Problem to solve: Retype exactly, and only, the lines from the one that contains "Kindly talk me" through the final line of the entries.

* * * * *

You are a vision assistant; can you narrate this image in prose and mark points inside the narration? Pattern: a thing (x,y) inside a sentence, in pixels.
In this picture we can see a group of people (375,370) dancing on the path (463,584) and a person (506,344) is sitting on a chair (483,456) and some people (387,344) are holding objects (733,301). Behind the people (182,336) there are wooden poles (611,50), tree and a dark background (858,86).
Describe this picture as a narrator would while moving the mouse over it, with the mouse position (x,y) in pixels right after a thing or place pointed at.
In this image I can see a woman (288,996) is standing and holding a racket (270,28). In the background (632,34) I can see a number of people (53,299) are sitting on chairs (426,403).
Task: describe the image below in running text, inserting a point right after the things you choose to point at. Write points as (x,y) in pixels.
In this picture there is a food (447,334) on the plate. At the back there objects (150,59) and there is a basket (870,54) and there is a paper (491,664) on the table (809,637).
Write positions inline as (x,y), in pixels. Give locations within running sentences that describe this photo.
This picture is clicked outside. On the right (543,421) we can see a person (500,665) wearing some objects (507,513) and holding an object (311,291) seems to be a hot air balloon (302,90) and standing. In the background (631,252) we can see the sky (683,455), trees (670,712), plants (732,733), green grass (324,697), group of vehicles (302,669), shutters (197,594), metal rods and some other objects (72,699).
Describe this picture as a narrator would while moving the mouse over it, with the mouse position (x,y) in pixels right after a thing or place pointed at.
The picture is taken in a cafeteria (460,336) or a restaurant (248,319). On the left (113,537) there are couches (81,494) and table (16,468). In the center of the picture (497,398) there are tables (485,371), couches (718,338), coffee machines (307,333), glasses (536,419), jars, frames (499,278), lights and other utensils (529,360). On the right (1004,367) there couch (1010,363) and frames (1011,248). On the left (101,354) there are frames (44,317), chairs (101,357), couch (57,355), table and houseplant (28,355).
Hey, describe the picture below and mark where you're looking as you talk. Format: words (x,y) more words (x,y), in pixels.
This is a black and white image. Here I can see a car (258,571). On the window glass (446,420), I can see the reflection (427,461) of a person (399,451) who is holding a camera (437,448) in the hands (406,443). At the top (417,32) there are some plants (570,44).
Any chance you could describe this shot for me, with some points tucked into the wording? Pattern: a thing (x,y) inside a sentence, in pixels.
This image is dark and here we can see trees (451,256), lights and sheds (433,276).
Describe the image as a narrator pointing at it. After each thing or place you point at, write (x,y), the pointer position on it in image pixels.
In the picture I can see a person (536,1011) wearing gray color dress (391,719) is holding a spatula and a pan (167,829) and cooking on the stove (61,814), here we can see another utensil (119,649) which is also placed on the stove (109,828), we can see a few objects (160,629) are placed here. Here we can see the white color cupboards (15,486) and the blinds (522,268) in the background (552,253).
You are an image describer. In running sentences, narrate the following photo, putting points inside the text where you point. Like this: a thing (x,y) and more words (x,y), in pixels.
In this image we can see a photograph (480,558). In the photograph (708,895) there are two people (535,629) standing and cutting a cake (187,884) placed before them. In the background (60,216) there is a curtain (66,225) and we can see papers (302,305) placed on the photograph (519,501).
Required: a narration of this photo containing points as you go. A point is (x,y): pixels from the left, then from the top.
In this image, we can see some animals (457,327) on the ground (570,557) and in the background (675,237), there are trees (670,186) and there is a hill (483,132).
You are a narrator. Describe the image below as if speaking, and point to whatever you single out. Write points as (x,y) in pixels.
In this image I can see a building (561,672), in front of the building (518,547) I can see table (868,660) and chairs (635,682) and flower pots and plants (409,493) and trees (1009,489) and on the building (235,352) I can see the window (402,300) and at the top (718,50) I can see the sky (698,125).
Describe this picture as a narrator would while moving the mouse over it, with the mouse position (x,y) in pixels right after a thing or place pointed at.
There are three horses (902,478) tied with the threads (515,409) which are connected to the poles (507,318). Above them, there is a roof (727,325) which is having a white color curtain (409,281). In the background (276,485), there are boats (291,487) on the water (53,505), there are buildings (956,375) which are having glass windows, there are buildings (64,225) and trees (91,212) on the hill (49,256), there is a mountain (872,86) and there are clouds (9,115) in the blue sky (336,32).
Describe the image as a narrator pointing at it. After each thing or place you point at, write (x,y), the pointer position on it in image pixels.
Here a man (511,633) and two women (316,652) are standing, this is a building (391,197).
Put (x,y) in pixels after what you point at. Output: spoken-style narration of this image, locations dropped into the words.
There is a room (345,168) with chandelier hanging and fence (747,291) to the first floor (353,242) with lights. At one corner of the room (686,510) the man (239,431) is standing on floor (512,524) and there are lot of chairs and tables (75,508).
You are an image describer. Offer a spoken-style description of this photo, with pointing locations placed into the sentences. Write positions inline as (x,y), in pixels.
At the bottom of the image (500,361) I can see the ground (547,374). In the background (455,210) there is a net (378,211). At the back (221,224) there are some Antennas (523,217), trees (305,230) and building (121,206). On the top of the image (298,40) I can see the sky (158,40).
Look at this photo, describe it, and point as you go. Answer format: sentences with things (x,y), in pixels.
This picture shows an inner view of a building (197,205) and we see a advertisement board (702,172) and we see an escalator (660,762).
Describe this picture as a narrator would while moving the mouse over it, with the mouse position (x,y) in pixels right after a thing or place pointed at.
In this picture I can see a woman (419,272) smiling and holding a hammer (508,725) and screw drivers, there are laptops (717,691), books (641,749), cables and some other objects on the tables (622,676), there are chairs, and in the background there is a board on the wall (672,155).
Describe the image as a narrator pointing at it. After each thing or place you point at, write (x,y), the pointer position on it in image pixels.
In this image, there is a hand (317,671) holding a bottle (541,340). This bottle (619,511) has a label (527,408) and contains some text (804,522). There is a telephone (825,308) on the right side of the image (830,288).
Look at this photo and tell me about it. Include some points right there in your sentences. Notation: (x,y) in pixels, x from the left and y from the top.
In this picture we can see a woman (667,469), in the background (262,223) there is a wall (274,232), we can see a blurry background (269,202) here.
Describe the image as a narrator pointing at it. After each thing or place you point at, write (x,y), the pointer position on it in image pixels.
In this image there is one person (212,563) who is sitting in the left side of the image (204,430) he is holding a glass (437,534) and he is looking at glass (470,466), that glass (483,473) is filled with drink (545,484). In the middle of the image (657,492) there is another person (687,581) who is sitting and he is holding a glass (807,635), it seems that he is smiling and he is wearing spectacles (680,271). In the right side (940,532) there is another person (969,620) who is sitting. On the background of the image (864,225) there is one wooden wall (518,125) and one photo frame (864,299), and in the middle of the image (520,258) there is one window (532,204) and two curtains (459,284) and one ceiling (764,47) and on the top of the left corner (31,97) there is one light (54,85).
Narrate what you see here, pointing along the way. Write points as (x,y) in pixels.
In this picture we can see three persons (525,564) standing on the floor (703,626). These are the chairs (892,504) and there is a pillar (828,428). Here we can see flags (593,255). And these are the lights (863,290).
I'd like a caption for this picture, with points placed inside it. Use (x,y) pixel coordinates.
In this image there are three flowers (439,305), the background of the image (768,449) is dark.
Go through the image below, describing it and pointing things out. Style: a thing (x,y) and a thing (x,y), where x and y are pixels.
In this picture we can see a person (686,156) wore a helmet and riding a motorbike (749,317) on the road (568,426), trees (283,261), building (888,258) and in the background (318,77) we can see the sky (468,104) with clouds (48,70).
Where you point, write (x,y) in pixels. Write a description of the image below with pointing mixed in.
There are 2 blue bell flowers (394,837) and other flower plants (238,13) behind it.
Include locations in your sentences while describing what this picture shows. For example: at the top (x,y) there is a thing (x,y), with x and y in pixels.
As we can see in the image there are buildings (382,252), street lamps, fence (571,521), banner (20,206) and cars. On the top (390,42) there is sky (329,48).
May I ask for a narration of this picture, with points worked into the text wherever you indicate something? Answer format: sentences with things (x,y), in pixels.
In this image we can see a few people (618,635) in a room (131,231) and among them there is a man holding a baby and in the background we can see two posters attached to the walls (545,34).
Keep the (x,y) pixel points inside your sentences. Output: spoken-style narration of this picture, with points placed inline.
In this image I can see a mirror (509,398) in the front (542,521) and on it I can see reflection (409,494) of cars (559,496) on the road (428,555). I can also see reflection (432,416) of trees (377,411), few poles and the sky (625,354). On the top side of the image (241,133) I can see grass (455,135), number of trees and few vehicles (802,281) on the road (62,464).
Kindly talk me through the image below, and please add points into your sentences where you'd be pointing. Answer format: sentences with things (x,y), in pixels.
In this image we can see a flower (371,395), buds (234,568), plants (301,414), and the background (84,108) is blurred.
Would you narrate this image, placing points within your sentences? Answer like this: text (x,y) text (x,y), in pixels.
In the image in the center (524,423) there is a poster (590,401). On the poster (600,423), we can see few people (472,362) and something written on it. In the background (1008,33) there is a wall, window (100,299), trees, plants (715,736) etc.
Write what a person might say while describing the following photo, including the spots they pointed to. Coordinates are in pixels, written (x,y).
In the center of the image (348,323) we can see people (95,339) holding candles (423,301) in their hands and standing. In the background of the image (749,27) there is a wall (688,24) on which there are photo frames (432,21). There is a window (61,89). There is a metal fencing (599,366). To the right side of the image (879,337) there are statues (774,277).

* * * * *

Answer section:
Kindly talk me through the image below, and please add points into your sentences where you'd be pointing. Answer format: sentences with things (x,y), in pixels.
In this image we can see a flower (371,395), buds (234,568), plants (301,414), and the background (84,108) is blurred.
Would you narrate this image, placing points within your sentences? Answer like this: text (x,y) text (x,y), in pixels.
In the image in the center (524,423) there is a poster (590,401). On the poster (600,423), we can see few people (472,362) and something written on it. In the background (1008,33) there is a wall, window (100,299), trees, plants (715,736) etc.
Write what a person might say while describing the following photo, including the spots they pointed to. Coordinates are in pixels, written (x,y).
In the center of the image (348,323) we can see people (95,339) holding candles (423,301) in their hands and standing. In the background of the image (749,27) there is a wall (688,24) on which there are photo frames (432,21). There is a window (61,89). There is a metal fencing (599,366). To the right side of the image (879,337) there are statues (774,277).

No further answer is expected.